As I prepare the teaching philosophy page of my website (under construction) I wrote the following:
We must strive for perfection knowing that we will always fall short! It is a very different thing to strive for less because we cannot achieve perfection. The former is noble, the latter is common. An artist understands this difference and lives by the former!
This encapsulates the necessary dichotomy of Ideology and Reality. At my recital, as with any performance, I had a real responsibility, which is to entertain an audience. I had an ideal, which was to create musical art in the process. The standing ovation at the end means that I was able to fulfill the responsibility, but I fell quite short of my ideal. I did the right things. I practiced my music very well and had enough time to work with my pianist such that we felt secure going in. I was silent for close to two days and at my warm-up/rehearsal a few hours before the recital, I believed I was about to have the time of my life. Two of my students walked in at the sound-check to a Bb4 that would have stood comparison to any tenor! But that was the rehearsal! I did not sing too much during the rehearsal, I ate healthily close to four hours before the concert to avoid any potential issues with acid reflux and the like. I did everything right this time. The concert began relatively OK with Purcell’s We sing to him:
Not bad! A particularly good Ab4 on “rehearse”! Still, I started to feel a nagging raspiness in the lower range. Each time I sang there, it was as if something was not solid. Whatever followed it would also end up raspy. It seems to have come out of nowhere! I was rested, had a super warm-up and I drank plenty of liquids throughout the day. Everything should have been golden. Handel’s “Total Eclipse” went also pretty well, but I could feel the occasional raspy lower note:
The following set of Haitian Art Songs went well but I could feel the raspiness worsen each time I had to sing low. The Tchaikovsky set that finished the first half was definitely a little struggle. All the high notes came out including Lensky’s Aria and Don Juan’s Serenade but I felt I was singing though a small film of mucous that simply was not to my liking. So I won’t bore you with the clips, which I do not feel represent my singing at this stage. Not horrible but not pleasurable either.
I had 15 minutes at the half to assess my situation. I felt the lower range was not engaging the breath properly, either because I was tentatively avoiding the precariousness of that part of my range or that something was causing it becoming even more mucous-ridden.
I decided to be a little more forthright about my onsets in the low range, making sure the breath was more under me and that worked more or less. The second half was particularly more fun as a result. These two excerpts from Turina’s Poema en forma de canciones felt good as a result of this more fearless attitude:
The last song of the last set was a cute Haitian song that inspired some of the compatriots in the audience to chime in.
This gave me the confidence to sing the encore that I had planned, which had a particular significance to the evening. This was in honor of the Dominican Republic, the first presence to offer help after the Haitian Earthquake of 2010.

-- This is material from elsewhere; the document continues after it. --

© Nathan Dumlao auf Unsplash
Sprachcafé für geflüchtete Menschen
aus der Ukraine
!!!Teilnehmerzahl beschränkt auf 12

The top Bb4 was not as released as in my rehearsal but it did the trick.
The importance of this recital for me was the fact that I turned a potential problem around and made the evening a success, but artistically I would have like to be more free, particularly in the first half. One can lose an audience in the first song.
More importantly however was understanding why despite my best preparations this occurred the way it did. As there are many singers who read this blog who suffer from allergies or some other ailment, it is important to understand all the ramifications even when the ailments have been dealt with. In this case, I realize that I caused myself problems because I spoke between the songs and indeed spoke softly with my pianist for a few minutes before the concert. Normally that is nothing to worry about, unless there are residual tensions from the compensations that were necessary in every day speech when the allergy (inflammation from gluten in my case) was present. When I listened to the recital on the train back to New York, I realized that my speaking was at the heart of the issue.
Upon arriving home, I practiced, concentrating on proper breath support in the lower range and remembered to apply the same to my speaking. After those 6 or 7 years of not knowing that I had a gluten allergy that had reached a tipping point, even after dealing with the issue, my tendencies were to press when I speak, without knowing that I was doing it. That simple adjustment made a remarkable difference in my practice over the past 48 hours. Not only is the low better but its effect on the freedom of the top and on my legato in general astounded even me. I think I have found the key to the rest of my technical work. In practicing Idomeneo, for which I have a sing-through in two weeks, I was amazed at my ability to sing a supported piano. Some of that can already be heard in the first of the Turina songs even in the recital, but there is a total sense of knowing the sensations particularly relative to the low. It is one thing to hear it and know it aurally. It is quite another to feel the sensation precisely. Above all, this was a confirmation that my allergies are pretty much gone, that I was not dealing with inflammations anymore. I can now give myself permission to expect the ideal or that the reality is not that far removed from it! Happy days to come!